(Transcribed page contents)
════════

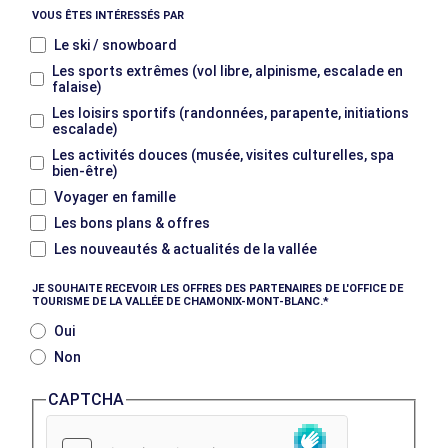
VOUS ÊTES INTÉRESSÉS PAR
Le ski / snowboard
Les sports extrêmes (vol libre, alpinisme, escalade en
falaise)
Les loisirs sportifs (randonnées, parapente, initiations
escalade)
Les activités douces (musée, visites culturelles, spa
bien-être)
Voyager en famille
Les bons plans & offres
Les nouveautés & actualités de la vallée
JE SOUHAITE RECEVOIR LES OFFRES DES PARTENAIRES DE L'OFFICE DE
TOURISME DE LA VALLÉE DE CHAMONIX-MONT-BLANC.
Oui
Non
CAPTCHA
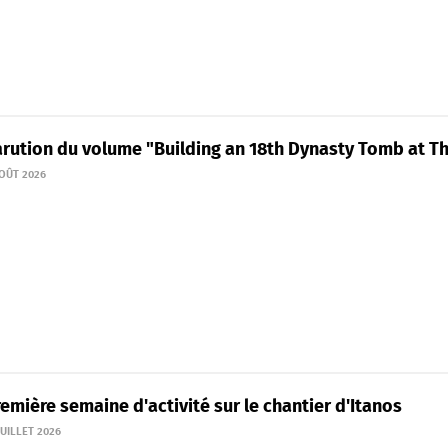
arution du volume "Building an 18th Dynasty Tomb at Th
AOÛT 2026
emière semaine d'activité sur le chantier d'Itanos
JUILLET 2026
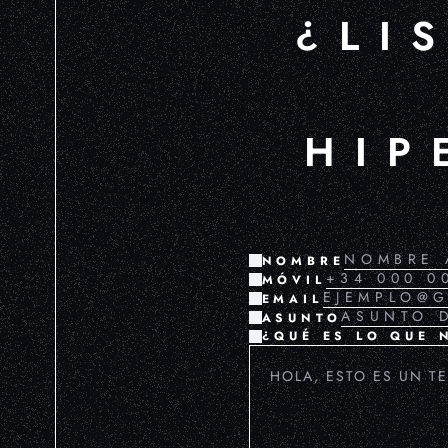
¿LI
HIP
NOMBRE
MÓVIL
EMAIL
ASUNTO
¿QUÉ ES LO QUE 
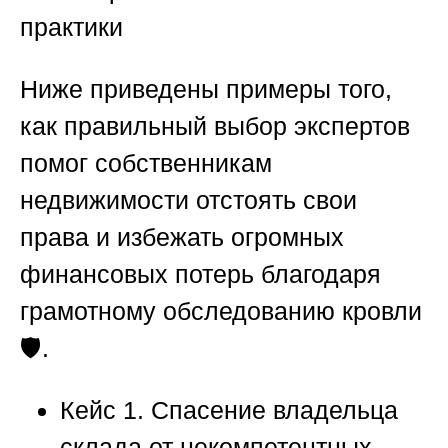
практики
Ниже приведены примеры того,
как правильный выбор экспертов
помог собственникам
недвижимости отстоять свои
права и избежать огромных
финансовых потерь благодаря
грамотному обследованию кровли
🛡️.
Кейс 1. Спасение владельца
склада от некомпетентных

════════

** YOUR INSTRUCTIONS **
Rewrite the lines starting at the line containing "arution du volume" and ending at the end of the listing as a Markdown table with the columns "Row" and "Line". Omit blank lines and the pictures.

** SOLUTION TO THE EXERCISE **
| Row | Line |
|---|---|
| 1 | arution du volume "Building an 18th Dynasty Tomb at Th |
| 2 | AOÛT 2026 |
| 3 | emière semaine d'activité sur le chantier d'Itanos |
| 4 | JUILLET 2026 |
| 5 | ¿LI |
| 6 | HIP |
| 7 | NOMBRE |
| 8 | MÓVIL |
| 9 | EMAIL |
| 10 | ASUNTO |
| 11 | ¿QUÉ ES LO QUE  |
| 12 | практики |
| 13 | Ниже приведены примеры того, |
| 14 | как правильный выбор экспертов |
| 15 | помог собственникам |
| 16 | недвижимости отстоять свои |
| 17 | права и избежать огромных |
| 18 | финансовых потерь благодаря |
| 19 | грамотному обследованию кровли |
| 20 | 🛡️. |
| 21 | Кейс 1. Спасение владельца |
| 22 | склада от некомпетентных |